Physician Testifies in Camden Diocese Suit Hearing

Class Action Reporter
May 16, 2002

A second round of hearings on a class action against the Diocese of Camden opened recently with another former altar boy describing how a parish priest sexually abused him decades ago, The Associated Press has reported. The hearing will focus on whether the first ex-altar boy and his brother, also an ex-altar boy, have a legal excuse for not filing their claims sooner.

Under New Jersey law, a minor who is sexually abused has until his or her 20th birthday to seek redress in court. After that period of time, the statute of limitation is deemed to have tolled, terminating the right to sue for a specific action, unless the victim can show duress or incapacity prevented him or her from bringing the action sooner.

Dr. Mark Depman, 47, a physician from Guilford, Conn., who grew up in New Jersey, said the Rev. John P. Kelly molested him in the late 1960s at St. Peter's Roman Catholic Church in Merchantville, and said that another priest once fondled him in a bath house. Unless Dr. Depman can satisfy the court that there were, in his case, mitigating circumstances under the law, that prevented him from coming forward to sue at age 20, his right to seek redress in court would have terminated in 1974.

He compared the assaults to someone opening the back of a computer and damaging its hard drive. "When they had their pleasure, they shut the door and I was left with a damaged, faulty hard drive for the rest of my life," Dr. Depman testified. "Those men damaged my brain."

Dr. Depman and his brother, John F. Depman, 45, are among 16 plaintiffs suing the diocese over sexual abuse they say they suffered at the hands of priests in the late 1960s and early 1970s. The lawsuit filed in 1994, alleges that diocesan priests preyed on children and that their superiors ignored or covered up the abuse.

Earlier this month, after a similar hearing, Superior Court Judge John G. Himmelberger Jr. dismissed two Delaware brothers as plaintiffs in the lawsuit, saying they had failed to prove "religious duress"
prevented them from coming forward sooner.

At the hearing, Dr. Depman, an emergency room physician, testified that he had at least a dozen sexual contacts with Rev. Kelly beginning at age 12 or 13, but that he did not understand it was wrong until 1993.
These contacts included fondling, masturbation and oral-genital contact. Rev. Kelly also introduced Dr. Depman to Rev. Charles McColgan, who once took him and a friend to a bathhouse where Rev.
McColgan fondled him.

Dr. Depman said he never thought about the sex acts as right or wrong until 1993, when he was driving to New Jersey, for a visit, with his wife and son. She told him that his migraine headaches nearly always coincided with his visits home. "It did not all just come upon me," he said. "It's an ongoing process of beginning to fix those damaged circuits."

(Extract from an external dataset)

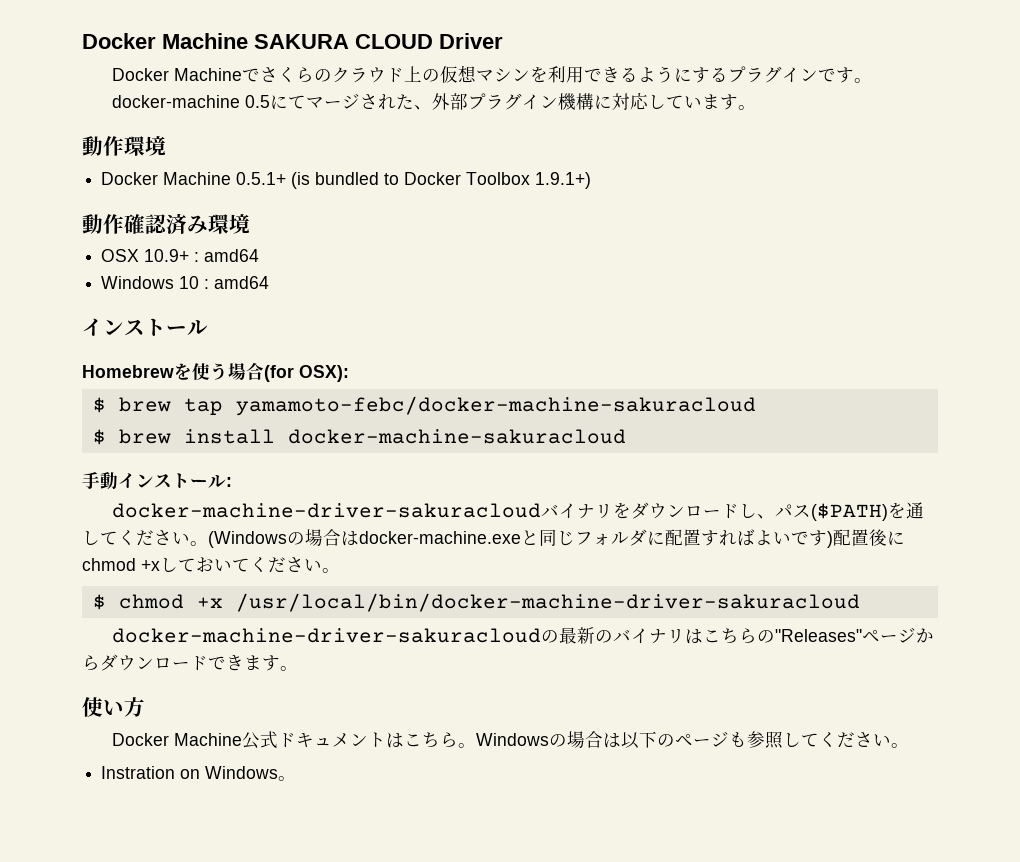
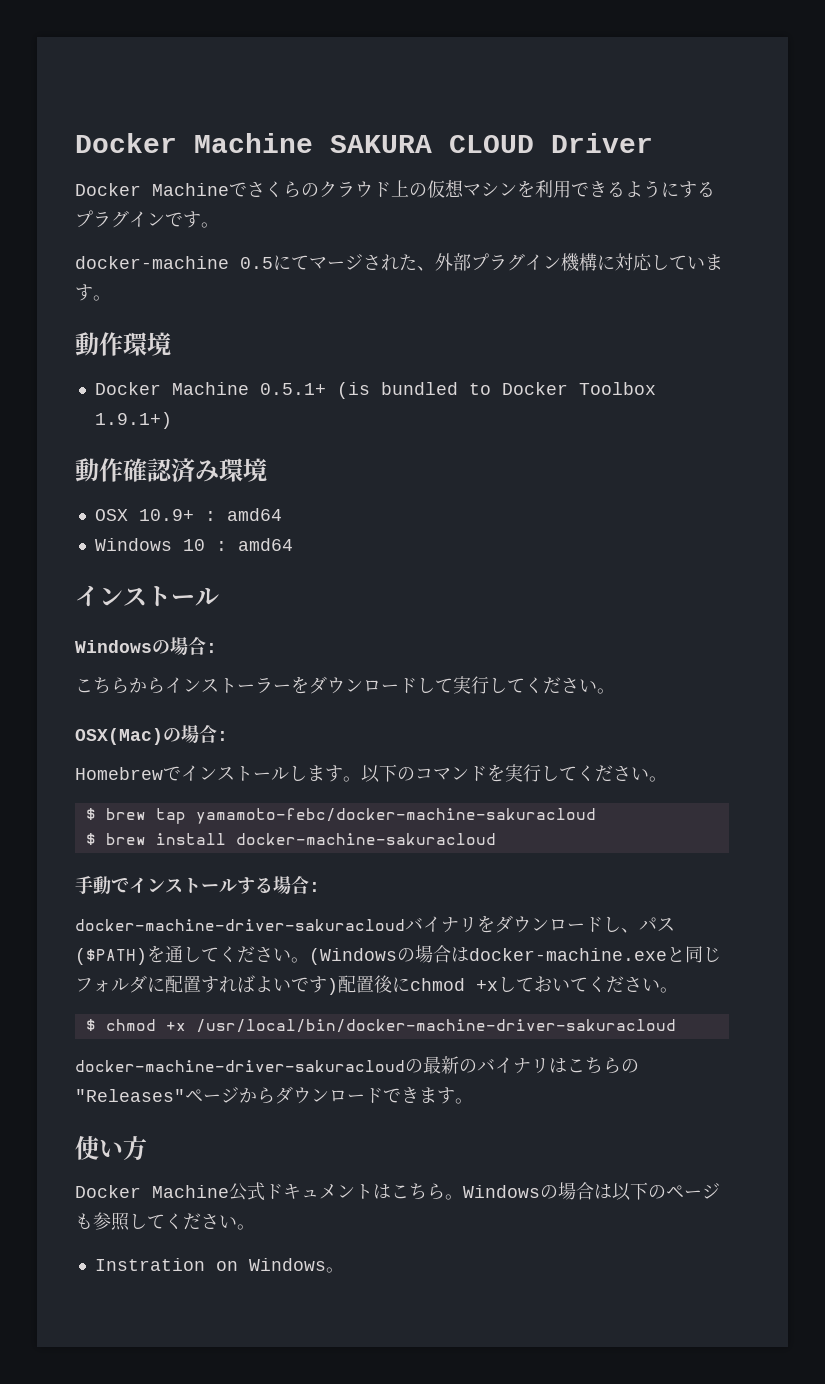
[82,362,349,382] Homebrewを使う場合(for OSX): -> [75,637,217,655] [75,676,615,694] [75,725,228,745] [75,764,667,783] Windowsの場合: // こちらからインストーラーをダウンロードして実行してください。 // OSX(Mac)の場合: // Homebrewでインストールします。以下のコマンドを実行してください。
[118,473,226,488] インストール -> [111,876,309,894] でインストールする場合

Rev. Kelly, who was treated for pedophilia at St. Luke's Hospital in Suitland, Md., died in 1992. Rev. McColgan died a year later.

Brian Tierney, a public relations person working on behalf of the Diocese of Camden's law firm, said it was difficult to believe Dr.
Depman, as a medical professional, did not realize until he was in his 30s that he had been a victim. "He waited 20 years until Father Kelly was dead, to file his lawsuit," said Mr. Tierney, speaking outside the courthouse after Dr. Depman's testimony.

"I'm not saying it didn't happen and I'm not saying it's not horrible, but justice requires that you adhere to the statute of limitations," he said.